Earlier this month, the Dow Jones and S&P 500 both hit new all-time highs.
Many investors are thrilled to see their portfolio value growing month after month. But are the new highs a cause for celebration or concern?
More than anything, I’d say they’re cause for reflection.
To be sure, in nominal terms – current dollars – the market has reached a new high. But to focus on price alone is meaningless. Price must be juxtaposed to a specific variable to derive any value.
Earnings are usually the default variable. After all, earnings drive share price. Investors naturally begin their analysis with the price-to-earnings multiple.
Unfortunately, many investors improperly use the P/E multiple to value stocks. As I write, the S&P 500 trades at a 19 multiple on trailing-12-months earnings. That’s 3.5 points above the historical mean of 15.5.

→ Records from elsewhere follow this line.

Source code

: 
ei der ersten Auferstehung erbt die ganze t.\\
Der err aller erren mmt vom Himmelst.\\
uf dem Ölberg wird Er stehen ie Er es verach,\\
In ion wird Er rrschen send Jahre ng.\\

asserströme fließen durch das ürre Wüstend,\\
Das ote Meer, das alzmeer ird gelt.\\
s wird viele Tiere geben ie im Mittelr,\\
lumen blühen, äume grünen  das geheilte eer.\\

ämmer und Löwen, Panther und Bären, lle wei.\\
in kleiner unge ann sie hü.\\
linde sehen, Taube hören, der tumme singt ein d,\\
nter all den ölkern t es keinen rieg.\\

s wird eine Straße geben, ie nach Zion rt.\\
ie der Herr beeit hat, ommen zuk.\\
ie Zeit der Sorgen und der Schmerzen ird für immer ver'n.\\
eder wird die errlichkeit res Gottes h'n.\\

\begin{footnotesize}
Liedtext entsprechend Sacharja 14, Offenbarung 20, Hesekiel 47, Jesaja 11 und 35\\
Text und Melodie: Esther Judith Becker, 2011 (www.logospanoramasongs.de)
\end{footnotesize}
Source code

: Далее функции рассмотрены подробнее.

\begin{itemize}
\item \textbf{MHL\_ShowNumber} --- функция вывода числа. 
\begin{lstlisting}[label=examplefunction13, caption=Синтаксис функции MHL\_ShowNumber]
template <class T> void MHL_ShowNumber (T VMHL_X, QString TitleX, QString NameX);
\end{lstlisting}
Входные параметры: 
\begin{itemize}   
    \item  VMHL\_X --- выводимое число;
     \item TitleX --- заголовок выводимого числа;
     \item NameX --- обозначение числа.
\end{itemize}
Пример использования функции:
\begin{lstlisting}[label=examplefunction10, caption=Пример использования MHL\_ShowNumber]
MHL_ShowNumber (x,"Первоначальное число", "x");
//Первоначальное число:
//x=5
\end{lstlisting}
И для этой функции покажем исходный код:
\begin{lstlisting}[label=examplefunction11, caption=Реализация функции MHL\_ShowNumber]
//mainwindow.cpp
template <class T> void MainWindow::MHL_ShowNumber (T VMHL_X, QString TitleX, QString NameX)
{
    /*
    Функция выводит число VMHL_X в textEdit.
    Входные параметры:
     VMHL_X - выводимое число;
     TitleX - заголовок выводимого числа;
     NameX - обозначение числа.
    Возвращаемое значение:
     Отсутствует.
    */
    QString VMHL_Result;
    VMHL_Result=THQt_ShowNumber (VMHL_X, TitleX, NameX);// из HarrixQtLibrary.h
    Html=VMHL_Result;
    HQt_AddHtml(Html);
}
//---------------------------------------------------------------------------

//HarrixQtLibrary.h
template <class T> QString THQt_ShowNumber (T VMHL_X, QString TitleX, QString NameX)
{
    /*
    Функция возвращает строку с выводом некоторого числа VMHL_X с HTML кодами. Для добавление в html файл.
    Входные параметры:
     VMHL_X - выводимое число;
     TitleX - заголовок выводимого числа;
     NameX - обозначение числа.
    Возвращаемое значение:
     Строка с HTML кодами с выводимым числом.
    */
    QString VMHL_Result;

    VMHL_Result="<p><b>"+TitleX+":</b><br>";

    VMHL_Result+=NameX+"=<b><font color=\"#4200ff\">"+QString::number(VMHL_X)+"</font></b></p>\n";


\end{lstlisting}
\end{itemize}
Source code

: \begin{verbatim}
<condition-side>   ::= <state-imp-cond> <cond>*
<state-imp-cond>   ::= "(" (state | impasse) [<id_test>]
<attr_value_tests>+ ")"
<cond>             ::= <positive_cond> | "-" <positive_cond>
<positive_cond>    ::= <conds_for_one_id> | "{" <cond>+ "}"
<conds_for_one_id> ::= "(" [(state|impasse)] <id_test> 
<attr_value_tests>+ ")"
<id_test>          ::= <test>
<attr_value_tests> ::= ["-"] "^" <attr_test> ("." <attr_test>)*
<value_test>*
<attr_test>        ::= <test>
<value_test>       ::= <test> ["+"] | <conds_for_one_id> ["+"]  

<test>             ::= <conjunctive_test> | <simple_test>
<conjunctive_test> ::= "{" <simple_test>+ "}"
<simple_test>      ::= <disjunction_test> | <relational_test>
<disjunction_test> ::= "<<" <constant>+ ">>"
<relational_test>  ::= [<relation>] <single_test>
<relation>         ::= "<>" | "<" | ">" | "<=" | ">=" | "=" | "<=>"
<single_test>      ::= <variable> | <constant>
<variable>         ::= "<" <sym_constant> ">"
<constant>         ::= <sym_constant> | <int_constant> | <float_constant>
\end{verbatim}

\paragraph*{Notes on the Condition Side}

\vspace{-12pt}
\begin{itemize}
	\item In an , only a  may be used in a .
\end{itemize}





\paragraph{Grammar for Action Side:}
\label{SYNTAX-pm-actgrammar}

By this simple S&P 500 P/E measure, stocks are only mildly overvalued. But there’s a problem with this simple P/E formula: it measures only trailing-12-month earnings.
During economic expansions, companies experience higher profit margins and earnings. The P/E ratio then becomes artificially low due to exceptional earnings growth. During recessions, profit margins and earnings shrink, which leads to artificially high P/E multiples.
But it can be misleading to look only at the trailing P/E ratio. No one would argue that early 2009 didn’t provided a perfect buying opportunity, yet many investors remained sidelined. They stayed away from stocks due to fear.
There is a better way to value the overall market.
The Shiller S&P 500 P/E multiple is purported to eliminate fluctuations caused by the variation in profit margins during the business cycle, which over the past 65 years has averaged three to five years from peak to peak.
During the last recession, the simple S&P 500 multiple hit an astounding 123-times earnings (not a typo). By then the S&P 500 had crashed more than 50% from its 2007 peak. The P/E was high because many companies saw profits shrink considerably.
Looking back, we know that 2009 provided a perfect buying opportunity for stocks. Yet the S&P’s P/E multiple of 123 P/E would have suggested otherwise.
The Shiller S&P 500 P/E, on the other hand, was at 13.5 in the second quarter of 2009, its lowest level in decades. And it multiple correctly indicated that this was a great time to buy stocks.
The real benefit of this valuation method is that it smoothes out earnings by using a moving average.
Today, the Shiller P/E multiple is at 24.6. Now this isn’t outrageously expensive. Yet it is a full 50% above the long-term average of 16.5.
That high valuation could indicate that future upside to the stock market is limited.
As I search for new investments for my own portfolio and to recommend to my readers, I’m finding it harder and harder to uncover real value investments. Part of the reason is that the market has become so extended.
While a simple P/E multiple makes the market appear reasonably priced, the Shiller P/E multiple suggests a richly prices stock market. I’d say the recent stock market highs are more cause for concern than celebration.